Q: My life is great, I have a lovely family — two gorgeous kids and a supportive husband. I have very few responsibilities other than my own family and job. I say this, as I know people caring for elderly, sick parents and I have a couple of friends with special needs children. I know how lucky I am, so why am I so anxious? I worry all the time — about what I say to people, accepting or turning down invitations — and if I have nothing to worry about, I worry anyway.
It is actually quite crippling. Is there something I need to uncover? Please, can you help?
Before I start, I’m going to stop you right there. You have “very few responsibilities other than your family and job”? That is a lot. Full stop. If I could change one thing for you, and for the countless number of times I’ve heard this before in session, it would be to stop minimising what you are actually feeling.
You are finding your worry crippling.
That is debilitating; emotionally, psychologically and physically. Worry is so immensely tiring, time-consuming and sucks the joy out of life. It robs people of peace of mind and makes you doubt every decision and thought that you have — which massively impacts your confidence.
On top of that, you add guilt and shame as you feel you ‘shouldn’t’ or aren’t allowed to feel like this because things are not bad enough.
What do you think would give you the right to feel anxious? What would be ‘enough’ to warrant you to be allowed to express how you feel?
I feel very strongly about this because people neglect, object and ignore what they feel, which leads to a further sense of isolation and disconnection from yourself and others. Listen to what you are saying to yourself and tune into what is going on for you, with the express intent of using strategies to help you manage this difficult experience in your life.

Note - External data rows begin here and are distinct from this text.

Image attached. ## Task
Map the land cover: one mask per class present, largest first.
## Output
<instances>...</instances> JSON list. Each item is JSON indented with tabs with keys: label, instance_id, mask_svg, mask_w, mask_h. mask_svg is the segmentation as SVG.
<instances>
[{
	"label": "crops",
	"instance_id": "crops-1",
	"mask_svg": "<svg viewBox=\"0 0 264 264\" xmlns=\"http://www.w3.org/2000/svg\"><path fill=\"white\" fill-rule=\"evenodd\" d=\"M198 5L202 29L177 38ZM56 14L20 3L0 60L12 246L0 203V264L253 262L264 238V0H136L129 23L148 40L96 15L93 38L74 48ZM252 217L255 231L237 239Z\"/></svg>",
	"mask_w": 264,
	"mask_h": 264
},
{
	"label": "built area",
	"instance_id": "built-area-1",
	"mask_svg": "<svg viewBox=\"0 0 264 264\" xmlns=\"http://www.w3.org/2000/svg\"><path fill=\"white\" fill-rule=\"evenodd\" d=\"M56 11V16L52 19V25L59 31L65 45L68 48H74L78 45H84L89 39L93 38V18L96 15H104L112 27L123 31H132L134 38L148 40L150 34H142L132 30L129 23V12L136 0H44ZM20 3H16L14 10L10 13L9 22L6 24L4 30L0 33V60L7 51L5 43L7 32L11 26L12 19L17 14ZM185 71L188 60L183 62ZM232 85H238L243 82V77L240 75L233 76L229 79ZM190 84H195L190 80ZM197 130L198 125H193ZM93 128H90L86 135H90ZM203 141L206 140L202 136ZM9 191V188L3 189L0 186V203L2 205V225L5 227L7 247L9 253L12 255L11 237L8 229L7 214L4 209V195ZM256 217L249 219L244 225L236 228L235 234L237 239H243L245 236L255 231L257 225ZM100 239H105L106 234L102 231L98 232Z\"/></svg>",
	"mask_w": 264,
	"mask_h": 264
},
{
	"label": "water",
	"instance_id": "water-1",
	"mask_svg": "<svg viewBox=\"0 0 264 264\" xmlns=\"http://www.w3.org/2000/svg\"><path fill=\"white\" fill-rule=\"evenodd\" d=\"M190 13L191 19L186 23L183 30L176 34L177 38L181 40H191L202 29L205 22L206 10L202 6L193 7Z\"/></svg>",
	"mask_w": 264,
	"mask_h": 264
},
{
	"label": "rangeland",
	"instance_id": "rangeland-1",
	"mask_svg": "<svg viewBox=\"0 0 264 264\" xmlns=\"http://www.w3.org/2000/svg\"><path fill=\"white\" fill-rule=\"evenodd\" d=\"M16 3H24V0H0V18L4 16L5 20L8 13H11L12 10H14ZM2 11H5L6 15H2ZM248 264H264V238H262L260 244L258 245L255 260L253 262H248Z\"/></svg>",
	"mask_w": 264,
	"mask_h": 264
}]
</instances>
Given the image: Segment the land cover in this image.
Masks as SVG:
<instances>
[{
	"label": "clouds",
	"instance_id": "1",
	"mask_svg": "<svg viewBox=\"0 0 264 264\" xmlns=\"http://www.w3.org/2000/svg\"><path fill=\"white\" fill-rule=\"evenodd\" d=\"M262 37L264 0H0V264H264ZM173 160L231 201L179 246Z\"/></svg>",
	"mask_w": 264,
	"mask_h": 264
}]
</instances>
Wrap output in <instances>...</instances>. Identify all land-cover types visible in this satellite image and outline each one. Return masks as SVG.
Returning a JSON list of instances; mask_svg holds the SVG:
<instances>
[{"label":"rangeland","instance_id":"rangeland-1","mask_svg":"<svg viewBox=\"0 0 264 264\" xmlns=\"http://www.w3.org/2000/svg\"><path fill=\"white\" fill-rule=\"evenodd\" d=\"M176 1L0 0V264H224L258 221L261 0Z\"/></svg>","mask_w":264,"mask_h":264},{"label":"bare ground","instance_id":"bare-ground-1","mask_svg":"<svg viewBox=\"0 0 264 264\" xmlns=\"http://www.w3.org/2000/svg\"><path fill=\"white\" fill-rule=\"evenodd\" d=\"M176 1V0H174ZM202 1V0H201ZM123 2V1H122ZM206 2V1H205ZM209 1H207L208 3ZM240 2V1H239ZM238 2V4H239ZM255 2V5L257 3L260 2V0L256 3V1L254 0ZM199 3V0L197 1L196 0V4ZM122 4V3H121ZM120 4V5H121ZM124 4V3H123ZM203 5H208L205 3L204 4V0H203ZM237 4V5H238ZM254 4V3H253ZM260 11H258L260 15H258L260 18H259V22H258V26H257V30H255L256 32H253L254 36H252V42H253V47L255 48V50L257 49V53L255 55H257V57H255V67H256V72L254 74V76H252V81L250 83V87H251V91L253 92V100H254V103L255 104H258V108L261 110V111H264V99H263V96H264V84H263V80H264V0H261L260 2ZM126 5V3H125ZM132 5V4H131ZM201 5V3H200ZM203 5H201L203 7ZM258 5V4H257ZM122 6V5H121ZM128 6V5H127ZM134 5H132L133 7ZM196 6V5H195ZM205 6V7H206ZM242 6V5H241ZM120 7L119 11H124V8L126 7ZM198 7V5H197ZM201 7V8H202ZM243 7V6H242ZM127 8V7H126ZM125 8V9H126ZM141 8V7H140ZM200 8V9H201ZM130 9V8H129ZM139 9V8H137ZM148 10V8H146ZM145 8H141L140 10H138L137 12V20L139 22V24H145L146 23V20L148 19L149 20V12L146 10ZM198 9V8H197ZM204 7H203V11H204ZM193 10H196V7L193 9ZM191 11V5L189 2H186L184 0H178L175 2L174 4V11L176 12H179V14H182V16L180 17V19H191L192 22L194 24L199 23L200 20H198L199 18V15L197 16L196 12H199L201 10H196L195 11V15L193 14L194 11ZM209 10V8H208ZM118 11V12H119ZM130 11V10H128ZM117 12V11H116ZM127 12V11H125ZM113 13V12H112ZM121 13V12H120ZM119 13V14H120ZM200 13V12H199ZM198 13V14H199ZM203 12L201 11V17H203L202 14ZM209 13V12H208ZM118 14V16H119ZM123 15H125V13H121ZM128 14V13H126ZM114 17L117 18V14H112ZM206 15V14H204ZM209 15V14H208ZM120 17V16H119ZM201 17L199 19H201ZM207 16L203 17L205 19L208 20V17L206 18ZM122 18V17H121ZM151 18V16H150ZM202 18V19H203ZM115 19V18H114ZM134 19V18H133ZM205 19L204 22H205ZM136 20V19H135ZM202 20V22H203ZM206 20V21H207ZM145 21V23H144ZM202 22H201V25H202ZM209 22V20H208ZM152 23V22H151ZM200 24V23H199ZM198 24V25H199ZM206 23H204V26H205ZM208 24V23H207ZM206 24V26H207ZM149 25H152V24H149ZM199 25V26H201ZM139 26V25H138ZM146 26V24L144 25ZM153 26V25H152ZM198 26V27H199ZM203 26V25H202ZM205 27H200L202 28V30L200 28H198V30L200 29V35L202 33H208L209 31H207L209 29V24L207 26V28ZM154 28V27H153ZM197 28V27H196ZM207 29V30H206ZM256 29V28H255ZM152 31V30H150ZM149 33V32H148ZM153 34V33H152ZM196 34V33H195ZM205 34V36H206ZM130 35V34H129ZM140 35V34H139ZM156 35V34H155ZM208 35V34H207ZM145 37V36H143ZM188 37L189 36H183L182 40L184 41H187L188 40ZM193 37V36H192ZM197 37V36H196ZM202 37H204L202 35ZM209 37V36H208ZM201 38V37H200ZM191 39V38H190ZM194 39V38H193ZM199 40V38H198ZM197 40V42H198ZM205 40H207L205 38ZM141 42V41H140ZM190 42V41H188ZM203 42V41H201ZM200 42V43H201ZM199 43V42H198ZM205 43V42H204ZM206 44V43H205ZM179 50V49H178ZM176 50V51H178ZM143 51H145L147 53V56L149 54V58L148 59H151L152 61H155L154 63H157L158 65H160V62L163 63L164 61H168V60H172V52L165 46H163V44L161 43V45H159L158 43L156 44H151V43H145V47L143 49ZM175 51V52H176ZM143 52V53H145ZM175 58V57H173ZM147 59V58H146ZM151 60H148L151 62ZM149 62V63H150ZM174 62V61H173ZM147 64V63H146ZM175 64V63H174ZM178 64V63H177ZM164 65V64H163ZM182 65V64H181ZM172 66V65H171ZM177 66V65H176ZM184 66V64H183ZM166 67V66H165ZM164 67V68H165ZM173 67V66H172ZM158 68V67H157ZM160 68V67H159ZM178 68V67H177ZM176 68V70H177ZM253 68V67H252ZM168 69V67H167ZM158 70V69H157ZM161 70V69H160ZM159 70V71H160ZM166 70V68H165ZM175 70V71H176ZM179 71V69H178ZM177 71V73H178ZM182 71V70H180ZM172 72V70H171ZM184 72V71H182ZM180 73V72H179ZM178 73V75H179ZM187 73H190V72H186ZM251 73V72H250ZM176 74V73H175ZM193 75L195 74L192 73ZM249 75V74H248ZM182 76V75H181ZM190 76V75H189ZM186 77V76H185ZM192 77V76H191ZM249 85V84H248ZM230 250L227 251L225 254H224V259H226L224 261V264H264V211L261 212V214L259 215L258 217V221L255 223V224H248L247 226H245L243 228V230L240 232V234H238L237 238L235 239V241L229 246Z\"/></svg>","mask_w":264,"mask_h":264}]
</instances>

There will always be hardships for other people that you feel are far worse. But how does this thought help you? What is interesting is that the hardships you’ve mentioned for your friends are visible hardships. Your worries are invisible to others. The gap between your public and private sense of how you think you ‘should’ feel with “two gorgeous kids and a supportive husband” and how you do feel privately may leave you in an uncomfortable, distressing place. You are mentally stigmatising yourself as you become more anxious about being anxious.
The unfortunate truth is, I hear, ‘I have no reason to be anxious’ but, there are reasons. Stop fighting with yourself. Sit with how this is for you. Write out how your worries influence and impact you every day. Write this in private — no one will see it — so put your own judgement aside and acknowledge how you actually feel. In ACT (acceptance and commitment therapy) you come at this from a place of compassion as you learn and practise ‘accepting’ how you feel. This can be confusing; acceptance does not mean you are not going to do anything. You accept that, at present, you feel crippled with worry, which you feel is too much.
Obviously, I don’t know if you have general anxiety disorder (GAD), but I would suggest getting support from a mental health practitioner to help identify and work through the feelings you are having. Cognitive behavioural therapy (CBT) and (ACT) are very effective. GAD is characterised by persistent and excessive worry about a number of different things. People with GAD may anticipate disaster and may be overly concerned about health, family, work, or other issues. Individuals with GAD find it difficult to control their worry.
So what can you do to feel back in control? The paradox is that if you accept how you feel, the anxiety becomes more manageable. It is the struggle with accepting how you feel that leads to the distress. Does that make it go away? No, it doesn’t, but that isn’t the point.
We need to put our physical hats on when we think about mental health. We don’t get angry, sad, frustrated or feel like a failure when we get a cold again. We don’t have a rant, ‘but I never wanted to have a cold again, I can’t believe this, I’m a failure.’
Then why do we hold ourselves prisoner to the illusion that we only experience anxiety or mental health issues once?
What you need to do is to ‘commit’ to facing the feelings and find ways to engage with your values and what makes life meaningful for you. Learning how to turn off ‘the struggle switch’ is a great place to start. You can watch The Struggle Switch, by Dr Russ Harris, which shows you how to do just that.
The good news is that anxiety responds really well to therapy and I hope that you get to see that for yourself in the very near future.